▶ [What the task requires]: Please count the lines in the material below that contain the string "Schneider". Reply with the number alone.

----- Exercise data -----

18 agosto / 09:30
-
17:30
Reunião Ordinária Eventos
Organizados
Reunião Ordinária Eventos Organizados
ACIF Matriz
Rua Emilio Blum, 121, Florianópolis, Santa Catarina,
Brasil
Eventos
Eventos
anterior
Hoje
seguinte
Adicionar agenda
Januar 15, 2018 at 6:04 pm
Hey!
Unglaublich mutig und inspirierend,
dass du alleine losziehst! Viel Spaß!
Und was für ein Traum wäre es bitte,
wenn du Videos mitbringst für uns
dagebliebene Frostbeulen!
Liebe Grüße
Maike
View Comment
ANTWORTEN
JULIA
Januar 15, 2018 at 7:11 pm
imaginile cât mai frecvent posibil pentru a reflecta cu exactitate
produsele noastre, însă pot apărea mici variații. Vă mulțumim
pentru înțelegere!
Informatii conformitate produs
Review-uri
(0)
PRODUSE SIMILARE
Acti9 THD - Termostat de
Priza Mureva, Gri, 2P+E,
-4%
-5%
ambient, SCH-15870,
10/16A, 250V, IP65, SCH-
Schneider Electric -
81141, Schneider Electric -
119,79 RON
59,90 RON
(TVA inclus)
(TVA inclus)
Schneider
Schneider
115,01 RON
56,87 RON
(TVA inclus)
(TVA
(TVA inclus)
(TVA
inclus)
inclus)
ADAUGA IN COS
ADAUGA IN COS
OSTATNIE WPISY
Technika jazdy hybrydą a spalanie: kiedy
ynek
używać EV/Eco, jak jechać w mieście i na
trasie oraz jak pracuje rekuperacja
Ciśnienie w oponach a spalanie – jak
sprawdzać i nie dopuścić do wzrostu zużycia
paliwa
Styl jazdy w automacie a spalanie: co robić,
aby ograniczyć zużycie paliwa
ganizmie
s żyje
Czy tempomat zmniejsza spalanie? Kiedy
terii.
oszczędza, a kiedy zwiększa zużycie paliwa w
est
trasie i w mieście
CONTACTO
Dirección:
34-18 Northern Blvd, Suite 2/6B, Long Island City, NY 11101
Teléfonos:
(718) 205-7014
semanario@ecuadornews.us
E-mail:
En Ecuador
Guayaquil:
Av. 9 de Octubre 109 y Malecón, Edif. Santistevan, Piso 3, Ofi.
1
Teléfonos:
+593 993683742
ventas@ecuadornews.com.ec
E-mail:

-----
----- Exercise data -----

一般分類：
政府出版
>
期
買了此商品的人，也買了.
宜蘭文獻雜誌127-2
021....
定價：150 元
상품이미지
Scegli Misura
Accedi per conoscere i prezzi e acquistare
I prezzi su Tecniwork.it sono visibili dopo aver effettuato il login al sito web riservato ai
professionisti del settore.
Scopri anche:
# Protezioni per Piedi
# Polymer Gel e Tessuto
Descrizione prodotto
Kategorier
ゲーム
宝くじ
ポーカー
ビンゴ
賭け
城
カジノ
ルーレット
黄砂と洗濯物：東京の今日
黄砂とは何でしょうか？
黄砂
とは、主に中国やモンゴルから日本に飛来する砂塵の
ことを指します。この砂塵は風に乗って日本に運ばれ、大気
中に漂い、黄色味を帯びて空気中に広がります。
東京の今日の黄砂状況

-----
----- Exercise data -----

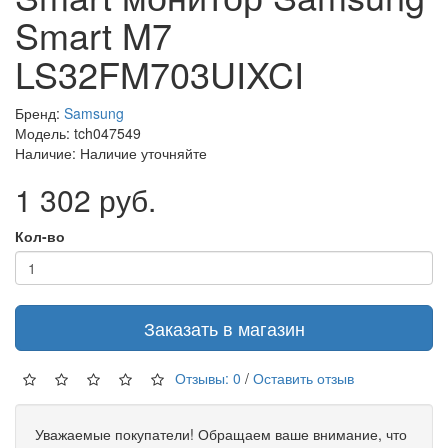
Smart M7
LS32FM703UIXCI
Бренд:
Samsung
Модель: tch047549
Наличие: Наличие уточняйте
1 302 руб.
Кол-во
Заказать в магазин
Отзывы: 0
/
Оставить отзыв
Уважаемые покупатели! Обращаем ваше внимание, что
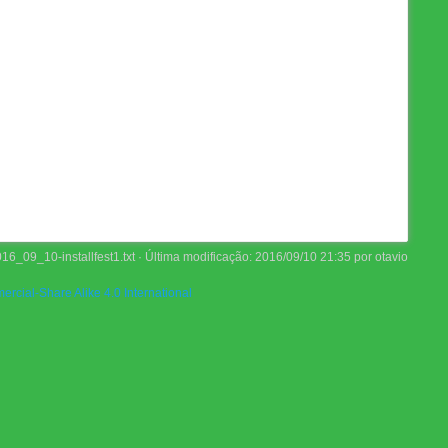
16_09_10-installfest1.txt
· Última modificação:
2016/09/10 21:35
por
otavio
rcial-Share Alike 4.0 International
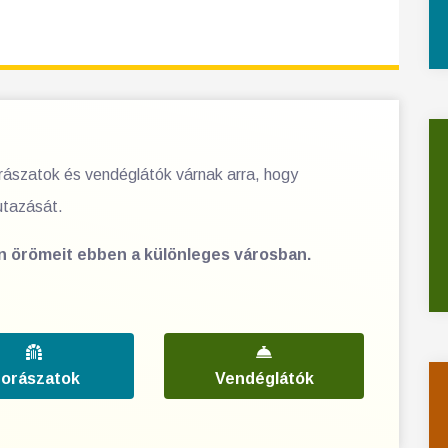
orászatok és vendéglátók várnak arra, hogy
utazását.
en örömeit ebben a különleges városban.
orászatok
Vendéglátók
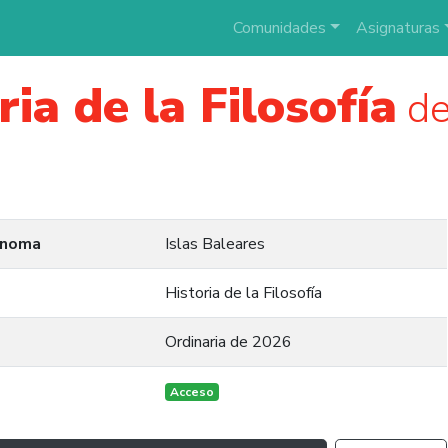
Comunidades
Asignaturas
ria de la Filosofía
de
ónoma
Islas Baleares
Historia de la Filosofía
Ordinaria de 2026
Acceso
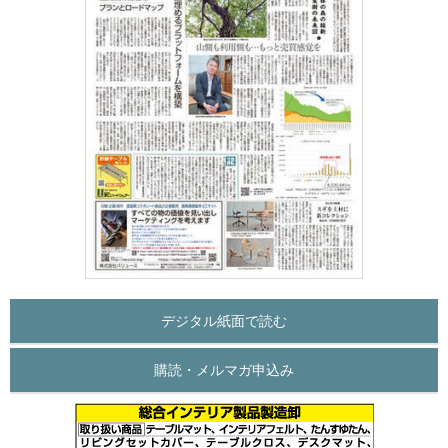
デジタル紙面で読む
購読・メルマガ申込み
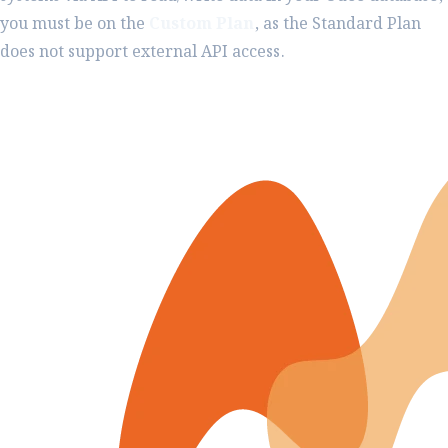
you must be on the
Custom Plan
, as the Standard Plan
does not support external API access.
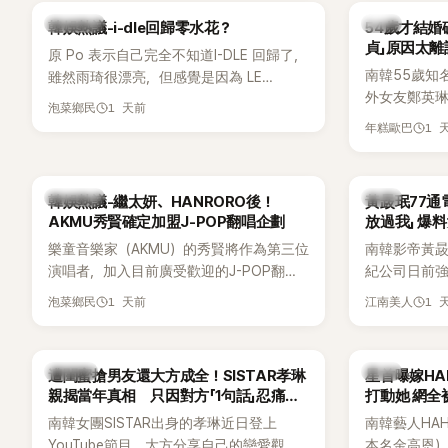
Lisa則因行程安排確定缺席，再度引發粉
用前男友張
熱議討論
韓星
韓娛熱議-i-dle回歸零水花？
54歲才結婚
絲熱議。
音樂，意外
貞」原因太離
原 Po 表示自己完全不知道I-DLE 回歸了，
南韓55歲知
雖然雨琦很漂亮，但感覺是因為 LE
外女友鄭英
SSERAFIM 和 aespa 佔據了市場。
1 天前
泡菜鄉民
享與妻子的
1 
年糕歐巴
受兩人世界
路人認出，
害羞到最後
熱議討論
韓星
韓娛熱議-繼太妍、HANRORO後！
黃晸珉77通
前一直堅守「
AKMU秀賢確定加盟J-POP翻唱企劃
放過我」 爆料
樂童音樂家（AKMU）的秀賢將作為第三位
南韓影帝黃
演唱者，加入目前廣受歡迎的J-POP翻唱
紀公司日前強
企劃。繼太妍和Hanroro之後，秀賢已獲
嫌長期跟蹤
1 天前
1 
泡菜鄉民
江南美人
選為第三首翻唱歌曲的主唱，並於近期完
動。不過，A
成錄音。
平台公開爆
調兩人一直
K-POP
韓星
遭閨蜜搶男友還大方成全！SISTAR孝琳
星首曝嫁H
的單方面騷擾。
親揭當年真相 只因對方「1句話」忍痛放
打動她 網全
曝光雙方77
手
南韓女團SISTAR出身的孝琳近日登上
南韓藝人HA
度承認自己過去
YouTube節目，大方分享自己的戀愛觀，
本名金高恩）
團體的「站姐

-----

▶ [Answer space]: 4